Re: Help, My Sister Is In Abusive Marriage by Richy4(m): 9:09pm On Jul 05, 2019
If she dies in that abusive relationship, no one will bury her with those kids... The good news is that she is working...
The beginning of a new journey is always difficult.. that is why all of you should encourage her to take that first step by contributing the money u would have used to buy coffin and find a two bedroom face me I face you house for her.. pay for one year then Let her stay there and start managing with her income...

She will adjust once she is alive... Please your family should do that ASAP if u really love your sister and want her alive ... When you have done that.. Congratulate yourselves..

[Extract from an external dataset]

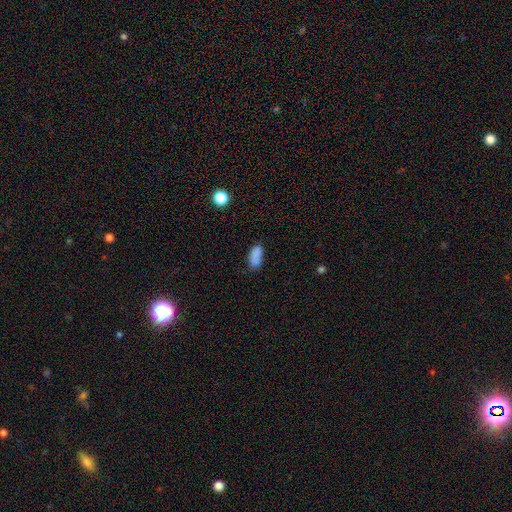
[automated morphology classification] smooth-or-featured: smooth: 83% | star or artifact: 9% | featured or disk: 7%
  how-rounded: in between: 89% | cigar-shaped: 8% | round: 4%
  merging: none: 64% | minor disturbance: 23% | merger: 6% | major disturbance: 6%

In the event that she still wants to Answer MRS, by going back to eat her vomit,Tell her that all of you are going to wash your hands off her.. in fact the whole family should agree on it...
Let her know that those kids will not die.... A lot of people are 6 feet under because they were thinking about their kids, They remained in an abusive relationship and they still died in the process... Don't let your Sister be one of the statistics..

7 Likes

Re: Help, My Sister Is In Abusive Marriage by eniolorunfe: 9:15pm On Jul 05, 2019
I am soooo angry reading this. What other advice do you need

LIFE FIRST Please!!!

Get your sister outta there ASAP!!!

Every other thing will fall in place.

3 Likes

Re: Help, My Sister Is In Abusive Marriage by sisisioge: 9:19pm On Jul 05, 2019
Well...its either she takes what she has right now and leave or negotiate the opportunity cost of her death in the grave! Fooooirkking assssszholes abusing their wives since 170BC! And some idiatss won't let me continue to enjoy my peaceful Singleton bayi! Whew!


Pardon my French please.

3 Likes

Re: Help, My Sister Is In Abusive Marriage by mezarddinny: 9:46pm On Jul 05, 2019
the beating started early in the marriage and your sister still went ahead to have 4 kids? what happened to getting the birth control stuff? I'm sorry to say this but your sister is the architect of her problem and she stayed too long hoping God will answer her prayers and change him, but it's not too late though.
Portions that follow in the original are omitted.